There are four listed buildings in Fernhill, and a further six have been given locally listed status by Crawley Borough Council. Just west of the Balcombe Road, and now within the boundary of Gatwick Airport, are two surviving medieval buildings: Edgeworth House and Wing House. They are attached to each other at right-angles but are of different dates: Edgeworth House (a four-bay timber-framed hall house) is 15th- or early 16th-century, while Wing House dates from the mid-16th century. It has Charlwood and Horsham stonework, brick, timber framing and a tiled roof. On Donkey Lane, which leads north from Fernhill Road and becomes a footpath, Lilac Cottage and Old Cottage are listed. Lilac Cottage is partly tile-hung and retains its original (18th-century) chimneys, inglenook fireplace and timber framing. Old Cottage is a similar but older (17th- or early-18th-century) house: it has brickwork, timber framing and exterior tiles on the upper storey.

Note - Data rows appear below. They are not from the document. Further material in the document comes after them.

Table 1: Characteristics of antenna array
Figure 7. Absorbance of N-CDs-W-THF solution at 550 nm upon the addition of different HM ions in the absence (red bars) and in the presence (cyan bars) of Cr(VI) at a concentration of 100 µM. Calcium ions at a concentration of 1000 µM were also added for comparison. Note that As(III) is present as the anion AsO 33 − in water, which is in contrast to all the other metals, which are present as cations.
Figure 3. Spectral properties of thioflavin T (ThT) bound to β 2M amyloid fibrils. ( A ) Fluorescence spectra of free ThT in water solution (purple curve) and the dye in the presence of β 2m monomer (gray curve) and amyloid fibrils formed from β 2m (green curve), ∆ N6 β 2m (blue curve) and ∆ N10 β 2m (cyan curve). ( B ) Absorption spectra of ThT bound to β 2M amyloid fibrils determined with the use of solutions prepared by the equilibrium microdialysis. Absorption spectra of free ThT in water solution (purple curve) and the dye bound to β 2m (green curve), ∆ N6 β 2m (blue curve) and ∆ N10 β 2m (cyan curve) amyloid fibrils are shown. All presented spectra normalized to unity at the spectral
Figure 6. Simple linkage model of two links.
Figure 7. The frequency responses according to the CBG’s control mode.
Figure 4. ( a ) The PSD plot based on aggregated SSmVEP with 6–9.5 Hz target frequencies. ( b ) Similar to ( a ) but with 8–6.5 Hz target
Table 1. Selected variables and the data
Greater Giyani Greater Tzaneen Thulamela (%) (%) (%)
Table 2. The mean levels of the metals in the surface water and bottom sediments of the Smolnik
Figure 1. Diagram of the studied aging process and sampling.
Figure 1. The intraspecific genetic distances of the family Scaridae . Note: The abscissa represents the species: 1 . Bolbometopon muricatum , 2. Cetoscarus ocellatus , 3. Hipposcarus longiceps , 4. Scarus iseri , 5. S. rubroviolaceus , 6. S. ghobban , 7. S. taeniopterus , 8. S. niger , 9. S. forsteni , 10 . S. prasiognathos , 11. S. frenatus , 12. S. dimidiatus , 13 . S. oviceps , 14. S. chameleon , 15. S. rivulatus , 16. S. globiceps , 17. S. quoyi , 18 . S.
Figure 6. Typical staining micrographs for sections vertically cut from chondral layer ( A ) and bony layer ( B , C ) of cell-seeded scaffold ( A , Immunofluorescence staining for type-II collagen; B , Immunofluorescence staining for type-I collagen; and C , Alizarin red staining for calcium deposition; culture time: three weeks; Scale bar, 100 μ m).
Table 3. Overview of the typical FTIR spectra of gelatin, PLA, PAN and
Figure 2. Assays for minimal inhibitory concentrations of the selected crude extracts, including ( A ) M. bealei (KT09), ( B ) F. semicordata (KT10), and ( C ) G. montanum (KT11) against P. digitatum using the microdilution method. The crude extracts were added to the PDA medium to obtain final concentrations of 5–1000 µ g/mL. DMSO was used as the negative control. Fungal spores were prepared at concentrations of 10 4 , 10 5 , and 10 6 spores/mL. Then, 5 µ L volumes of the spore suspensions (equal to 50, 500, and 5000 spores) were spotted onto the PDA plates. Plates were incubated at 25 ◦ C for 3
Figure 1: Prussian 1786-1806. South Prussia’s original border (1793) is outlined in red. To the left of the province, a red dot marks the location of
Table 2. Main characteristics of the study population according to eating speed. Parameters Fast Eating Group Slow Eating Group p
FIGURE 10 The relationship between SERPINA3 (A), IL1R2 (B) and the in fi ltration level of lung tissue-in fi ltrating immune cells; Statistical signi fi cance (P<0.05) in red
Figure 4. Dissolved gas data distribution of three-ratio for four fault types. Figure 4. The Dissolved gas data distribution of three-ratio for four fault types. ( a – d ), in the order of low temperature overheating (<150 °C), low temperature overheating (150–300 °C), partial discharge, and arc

Of the locally listed buildings, Burstow Hall is a mid-19th-century mansion of stone and brick (including some multicoloured glazed brickwork); Gatwick House is a large block of serviced offices which was built in 1876 as a country house and which combines the Gothic Revival and Neo-Georgian styles; Poplars is a slightly altered three-bay house of the mid-19th century; Number 1 Pullcotts Farm Cottages has ground-floor brickwork in various colours, tile-hanging above and old sash windows; Royal Oak House is a large stuccoed villa of the 1880s; and Touchwood Chapel is the hamlet's former Baptist chapel, built in 1885 and now in residential use.

==1969 air crash==

On 5 January 1969, a Boeing 727 airliner operated by Ariana Afghan Airlines crashed in Fernhill, killing 50 people. It came down in heavy, freezing fog on its approach to Gatwick Airport on a flight from Kabul International Airport in Afghanistan. There were 48 fatalities on the aircraft, and two Fernhill residents were killed when it crashed into and destroyed their house, Longfield, on the south side of Fernhill Road. A baby also in the house at the time survived.